Ending a month long suspense over the SSC examinations, the Telanagana High Court on Saturday directed the KCR government to conduct the examinations in all the districts barring Hyderabad, Secunderabad and Ranga Reddy districts in view of high incidence of corona cases in these three districts.
On May 18, the Telangana High Court gave a green signal for the conduct of the SSC examinations in the State from June 8, but suggested that certain measures have to be initiated by the government. However, in view of the alarming rise in corona cases in Telangana, a petition was filed in the High Court with an appeal to direct the State government to emulate the Punjab grading system.

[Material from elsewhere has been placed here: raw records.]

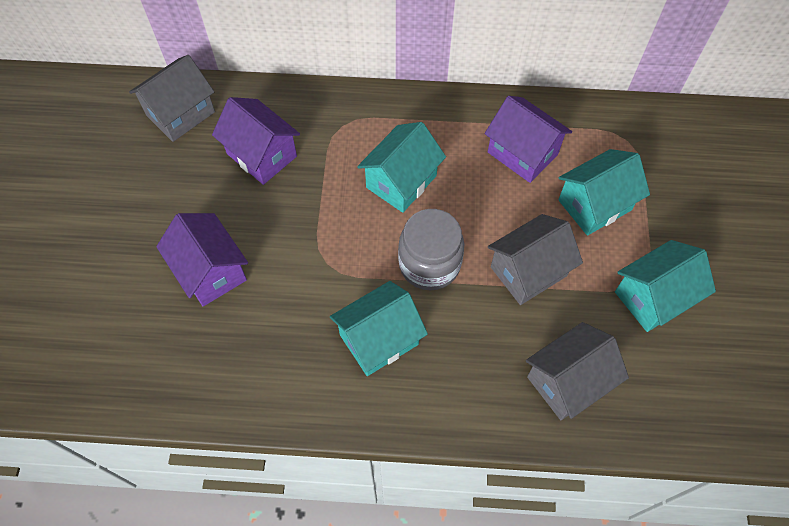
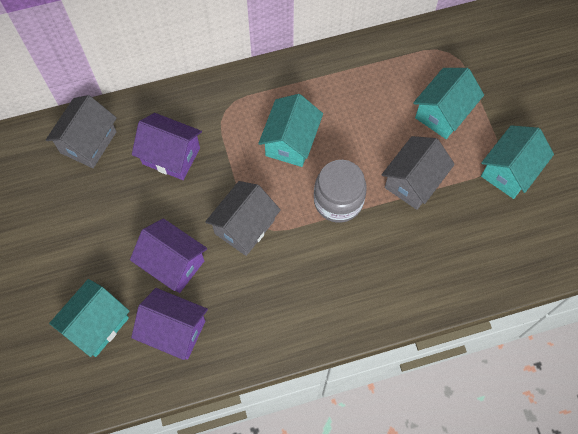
camera: 20 degrees left, 5 degrees up
(379, 339) = (324, 271): turquoise house -> turquoise house (97, 325)
(522, 153) = (374, 88): purple house -> purple house (174, 330)
(568, 381) = (471, 254): grey house -> grey house (244, 226)

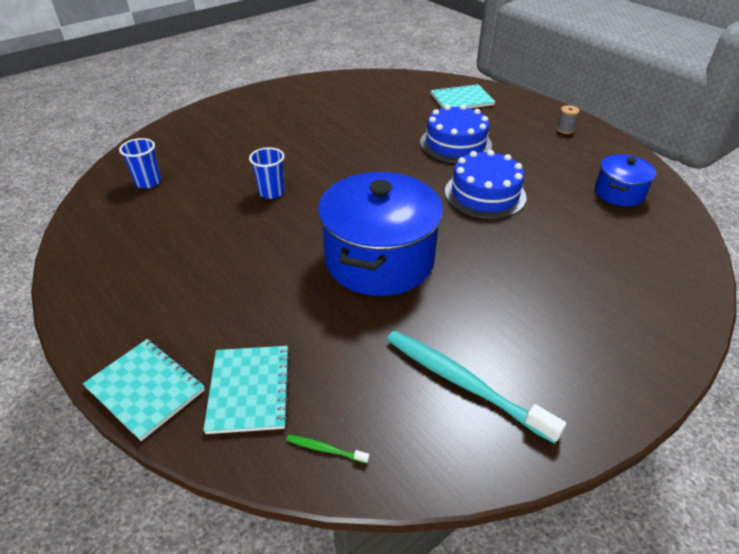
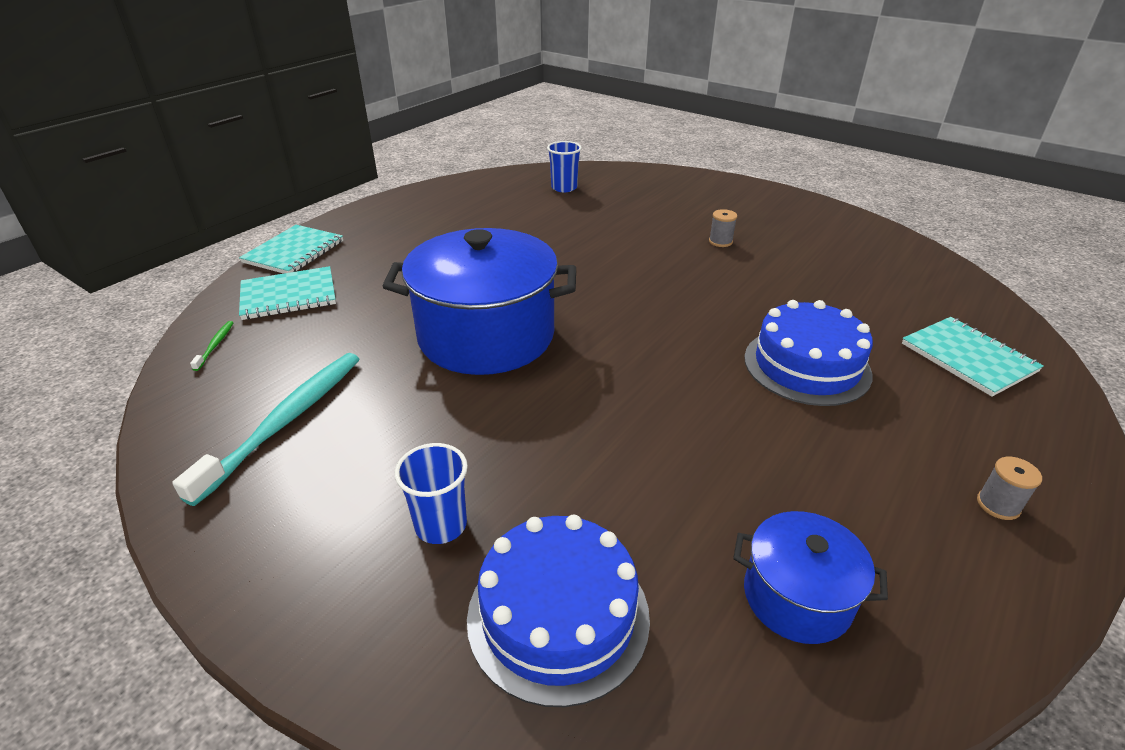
camera: 75 degrees right, 5 degrees down
(271, 192) = (583, 248): blue cup -> blue cup (441, 525)
(301, 133) = (720, 242): none -> grey spool
(485, 194) = (678, 409): blue cake -> blue cake (558, 615)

Hearing a Public Interest Litigation filed by Sai Mani Varun of Ranga Reddy district seeking the cancellation of the SSC exams in the interest of the students’ health, the High Court on Saturday directed the Telangana government to hold the examinations in all the districts of the state from June 8 except the three districts. The petitioner also contended that the Telangana government should emulate the Punjab government which had cancelled the class 10 exams and decided that students will be promoted based on their performance in pre-Board exams. The petitioner appealed to the High Court to direct the Telangana government to adopt the Punjab grading system model in view of the COVID-19 situation in Telangana.
Earlier in the day, the Telangana High Court pulled the KCR government if the lives of the students were more important than conducting SSC examinations.
Hearing a petition on conducting SSC exams, the High Court asked the AG why the Telangana government cannot explore the possibility of emulating the grading system adopted by Punjab. Further, the High Court had asked the Telangana government to conduct SSC examinations in all the districts barring Hyderabad and Ranga Reddy which have reported a surge of Covid-19 cases over the last one month or so.
To this, the AG informed the High Court that it is nearly impossible to hold the examinations at separate dates in different districts. It will be difficult to set the question papers for different districts. Advocate General B S Prasad argued that the state government had initiated all the necessary steps taken to conduct the SSC exams between June 8 and July 5. The government had procured thermal screening kits, masks and gloves and more than 4,000 medical staff were appointed. To this the High Court had asked the AG if the lives of the students were more important than the technical problems that the government is likely to face in conducting the SSC exams at different dates in different districts.